The Fish and Wildlife Agency is obviously a lot more concerned with appeasing “hunters” than in protecting wildlife, and this organization has been accused of gross mismanagement of wild animals. The killing of grizzly bears should be permanently outlawed.
    People come to the Yellowstone Park and surroundings to see and experience nature, and grizzly bears are part of that nature. What most people don’t want to see is the slaughter of wildlife by hunters. Yellowstone National Park and all of its surrounding perimeters should be permanently “off limits” to all hunters.
    It would be a worthwhile project for all of the environmental and animal protection groups to come together in an effort to save grizzly bears from hunters. These bears deserve better than to be slaughtered for sport and trophies. Fortunately, there are people who want to protect animals that cannot defend themselves from ruthless killers. Sports hunters and trophy hunters are a constant threat to all kinds of wildlife. These people have no respect for nature and are only bent on killing.
    It is a strange phenomenon that of all the wealthy people in America, so few have contributed anything to the environment and the protection of wildlife.

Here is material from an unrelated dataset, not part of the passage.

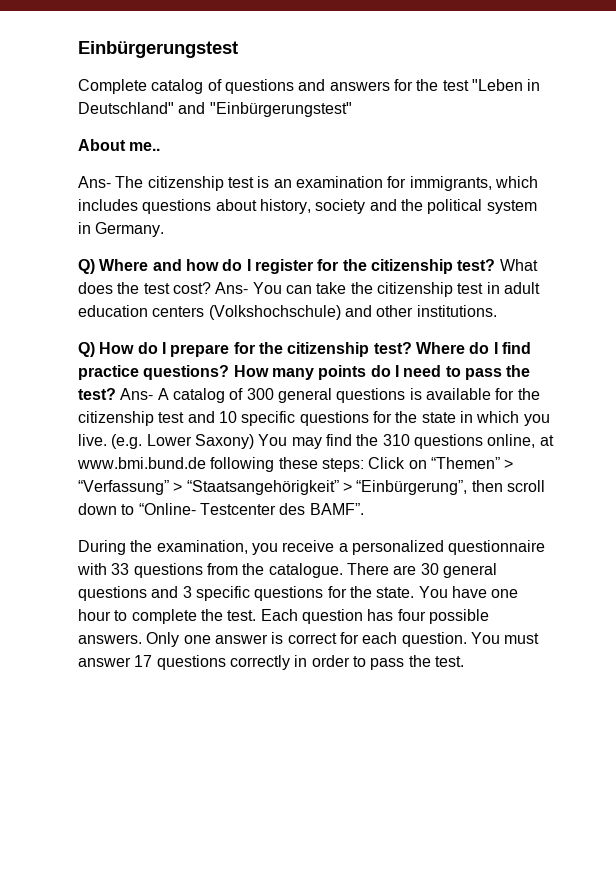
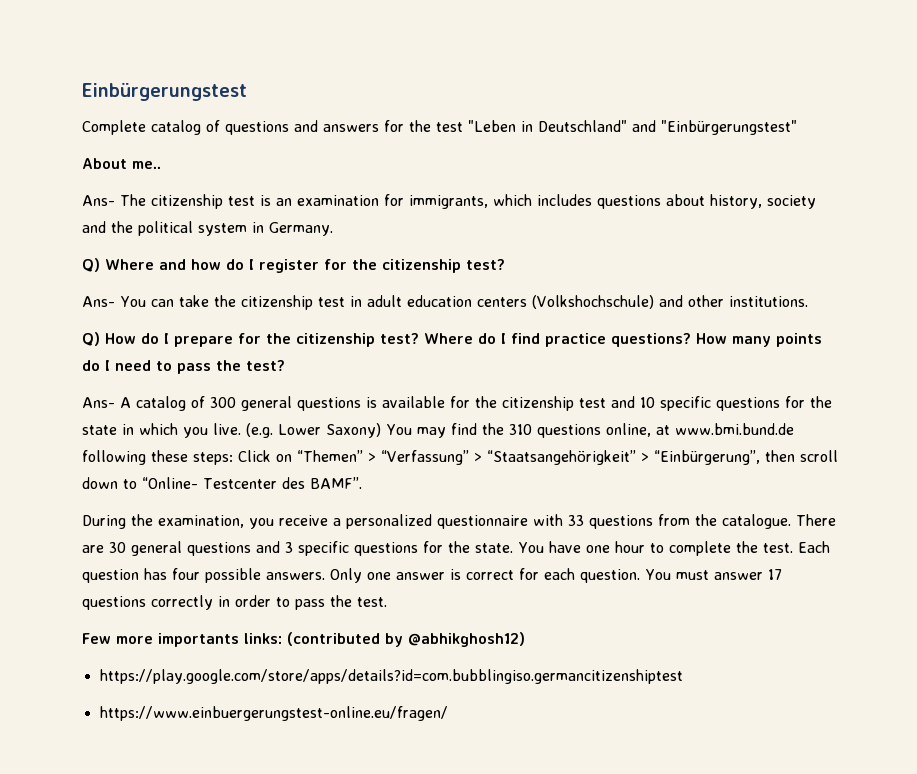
[499,259,538,271] [78,282,211,294] What does the test cost? -> (505, 264) //
(116, 394) none -> (285, 365) //
(464, 661) none -> [82,632,525,647] [99,669,683,684] [99,706,448,721] // Few more importants links: (contributed by @abhikghosh12) // https://play.google.com/store/apps/details?id=com.bubblingiso.germancitizenshiptest // https://www.einbuergerungstest-online.eu/fragen/

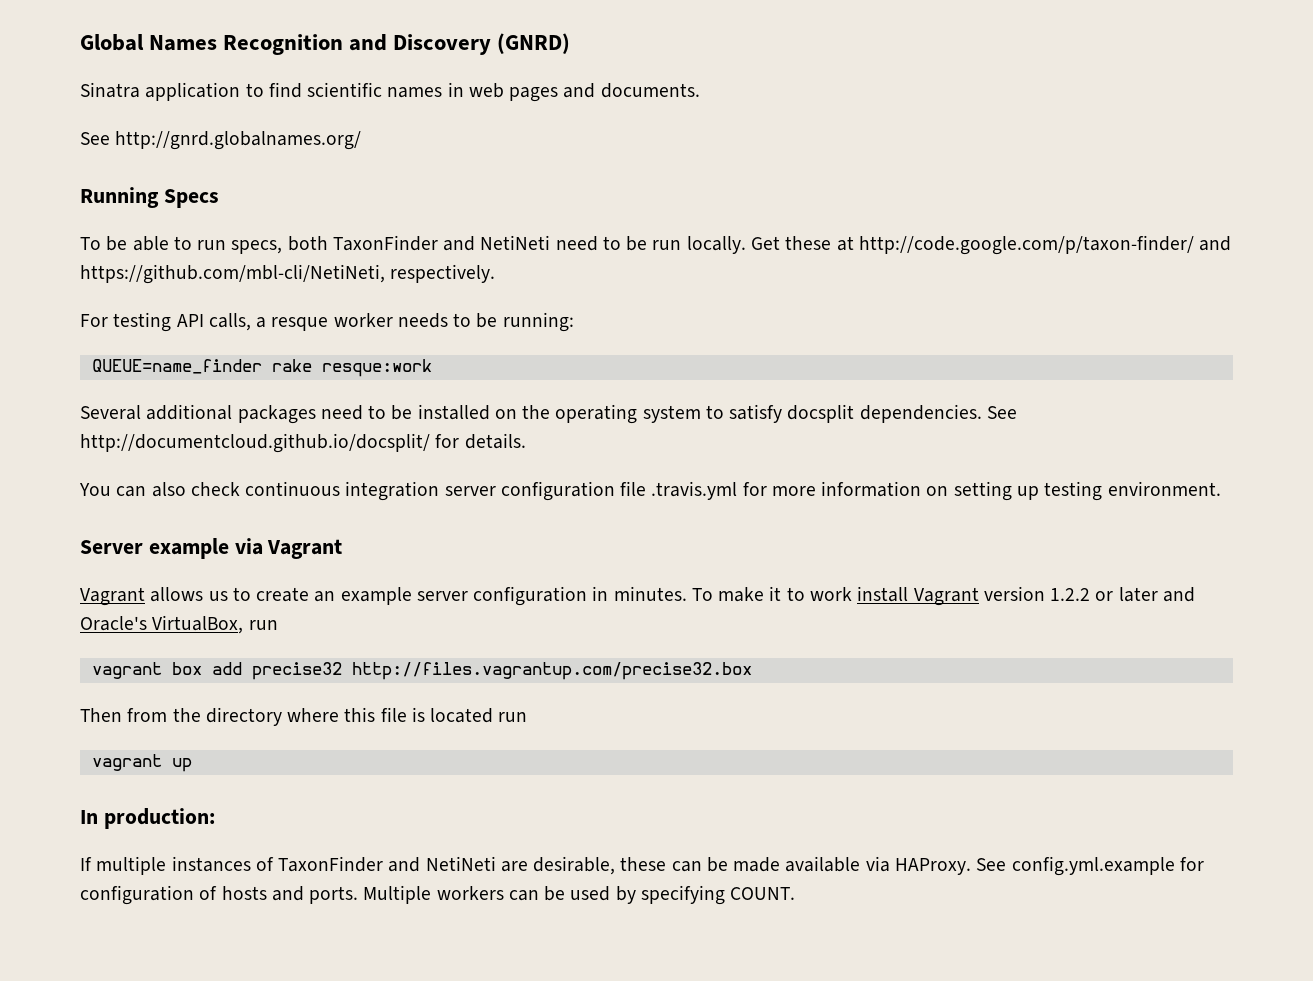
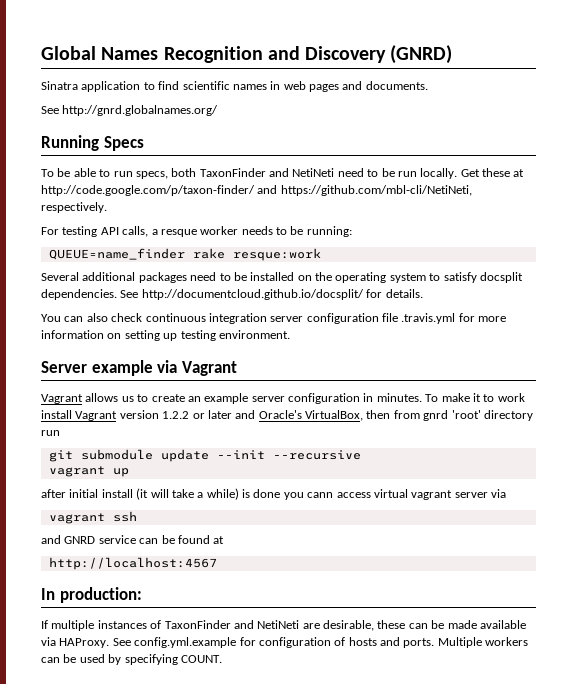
[248,620,278,630] [91,662,752,680] [80,707,528,726] [91,754,192,772] run // vagrant box add precise32 http://files.vagrantup.com/precise32.box // Then from the directory where this file is located run // vagrant up -> [366,410,533,421] [41,430,60,436] [48,449,361,462] [48,466,129,477] [41,488,506,500] [48,511,137,524] [41,535,225,544] [48,557,217,570] then from gnrd 'root' directory run // git submodule update --init --recursive // vagrant up // after initial install (it will take a while) is done you cann access virtual vagrant server via // vagrant ssh // and GNRD service can be found at // http://localhost:4567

Too much money has been squandered on deceptive charity organizations; untold millions of dollars are being donated to religious organizations, which do nothing but pray and have often been guilty of scamming enormous sums of money. Not enough people are concerned about protecting wildlife.
    The attention of the majority of people is focused on man-made objects and human relationships. Very few of these people have ever tried to see life from the perspective of a wild animal; they cannot visualize the crisis that the human race has inflicted upon the animal kingdom.
    There was once a race of giant grizzly bears living in California. These were the largest grizzlies ever known, and they were well adapted to their environment, but careless pioneers killed them off. These bears became extinct by the early 20th century. It remains to be seen if people have become civilized enough to protect wild animals here and now. The grizzly bears of today could become just as extinct as the California Grizzly.